I have the following regex expression:

(?i)[ \t]*(logout|log out|signout)[ \t]*

I want it to match only logout surrounded by spaces in one condition that nothing before or after spaces (ie it's alone in the line).

I tried to add ^ and $ as many mentioned but didn't work and still these are matches:

"logout"
<a href="logout.asp"><script>i18n("Logout")</script></a>

Why is this? and how to fix it?

For example in python those are matches:

match1 = 'logout' match2 = ' logout '

Simple POC:

import re
match1 = '"logout"'
match2 = 'zlogout'
print(re.findall(r'(?i)[ \t]*(logout|log out|signout)[ \t]*$', match1))

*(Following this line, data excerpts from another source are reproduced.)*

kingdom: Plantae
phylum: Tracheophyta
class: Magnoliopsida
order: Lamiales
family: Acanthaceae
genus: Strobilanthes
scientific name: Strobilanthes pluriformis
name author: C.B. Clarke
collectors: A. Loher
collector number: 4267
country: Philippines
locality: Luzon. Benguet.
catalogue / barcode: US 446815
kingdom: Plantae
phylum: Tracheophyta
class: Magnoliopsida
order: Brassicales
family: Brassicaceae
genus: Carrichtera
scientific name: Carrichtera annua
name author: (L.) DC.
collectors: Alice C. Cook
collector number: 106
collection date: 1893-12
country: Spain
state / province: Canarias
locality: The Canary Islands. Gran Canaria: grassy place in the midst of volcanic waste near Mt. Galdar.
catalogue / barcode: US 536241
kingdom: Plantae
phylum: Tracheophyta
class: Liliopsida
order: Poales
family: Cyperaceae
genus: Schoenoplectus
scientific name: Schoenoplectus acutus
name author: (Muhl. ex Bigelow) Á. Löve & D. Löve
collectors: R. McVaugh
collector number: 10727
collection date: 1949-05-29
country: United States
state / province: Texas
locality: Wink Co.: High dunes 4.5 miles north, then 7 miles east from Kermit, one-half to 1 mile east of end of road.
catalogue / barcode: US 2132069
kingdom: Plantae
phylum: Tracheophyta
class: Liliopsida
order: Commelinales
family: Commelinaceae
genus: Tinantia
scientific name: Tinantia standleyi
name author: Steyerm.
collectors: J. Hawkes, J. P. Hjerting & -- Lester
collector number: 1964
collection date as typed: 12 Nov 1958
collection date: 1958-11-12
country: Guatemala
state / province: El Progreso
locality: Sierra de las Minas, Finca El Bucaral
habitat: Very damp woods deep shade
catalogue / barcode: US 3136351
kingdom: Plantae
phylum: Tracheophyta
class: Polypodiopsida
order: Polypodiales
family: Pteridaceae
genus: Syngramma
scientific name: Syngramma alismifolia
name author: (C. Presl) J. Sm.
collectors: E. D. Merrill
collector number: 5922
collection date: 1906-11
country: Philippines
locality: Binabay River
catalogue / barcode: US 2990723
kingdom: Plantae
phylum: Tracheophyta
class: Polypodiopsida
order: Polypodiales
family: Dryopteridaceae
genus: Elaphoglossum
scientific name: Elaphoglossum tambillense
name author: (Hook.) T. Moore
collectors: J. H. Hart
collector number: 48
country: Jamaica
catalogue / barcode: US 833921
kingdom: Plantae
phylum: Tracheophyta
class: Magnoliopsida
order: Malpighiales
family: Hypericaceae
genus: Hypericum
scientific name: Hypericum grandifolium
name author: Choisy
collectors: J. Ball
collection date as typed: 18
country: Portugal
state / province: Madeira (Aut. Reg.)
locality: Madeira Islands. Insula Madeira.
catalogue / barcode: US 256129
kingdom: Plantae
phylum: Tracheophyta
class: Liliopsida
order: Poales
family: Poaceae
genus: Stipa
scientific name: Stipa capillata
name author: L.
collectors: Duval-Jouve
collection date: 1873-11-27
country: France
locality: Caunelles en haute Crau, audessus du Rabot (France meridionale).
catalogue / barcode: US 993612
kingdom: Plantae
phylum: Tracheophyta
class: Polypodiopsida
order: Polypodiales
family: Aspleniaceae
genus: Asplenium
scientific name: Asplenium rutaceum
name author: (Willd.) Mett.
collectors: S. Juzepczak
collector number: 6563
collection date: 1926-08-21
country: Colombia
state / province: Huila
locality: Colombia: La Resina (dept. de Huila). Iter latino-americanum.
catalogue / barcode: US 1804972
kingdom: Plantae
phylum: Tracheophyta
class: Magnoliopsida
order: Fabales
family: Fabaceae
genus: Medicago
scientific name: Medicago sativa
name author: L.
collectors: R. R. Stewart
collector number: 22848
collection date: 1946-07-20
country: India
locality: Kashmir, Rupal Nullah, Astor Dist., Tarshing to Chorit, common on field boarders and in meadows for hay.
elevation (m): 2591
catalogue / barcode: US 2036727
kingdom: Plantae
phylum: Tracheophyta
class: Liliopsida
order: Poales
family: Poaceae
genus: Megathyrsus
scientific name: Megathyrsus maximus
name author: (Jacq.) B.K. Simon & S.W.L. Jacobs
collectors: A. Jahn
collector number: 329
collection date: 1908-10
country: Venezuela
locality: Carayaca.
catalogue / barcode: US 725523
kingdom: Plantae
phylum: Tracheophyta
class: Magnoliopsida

CodePudding user response：

This is a very simple solution from my end. You can strip off the leading and trailing spaces of input using python "strip" function.

txt = "     test     "
x = txt.strip()
x >>> test

And the you can use this regex to match

logout|log out|signout

You can use this website to test your regex: https://regexr.com/

CodePudding user response：

The problem is that | dividing your pattern where you're not expecting it and you're missing the ^ to mark the start of a line.

You are using r'(?i)[ \t]*logout|log out|signout[ \t]*$' which means matching anything that matches one of [ \t]*logout OR log out OR signout[ \t]*$. You are also missing the ^ to mark the start of the line. I think you want something like r'(?i)\s*(logout|log out|signout)\s*$'. Note the parentheses around the patterns. \s means any whitespace and is a bit clearer than [ \t].

You could also use re.match to match the whole string instead of findall which matches anywhere in the string.

If you've not come across it already, I can't recommend regex101.com enough for this sort of debugging. It breaks each section of the regex down and explains what it's doing and if you add sample strings it shows which bit matches which part of the pattern.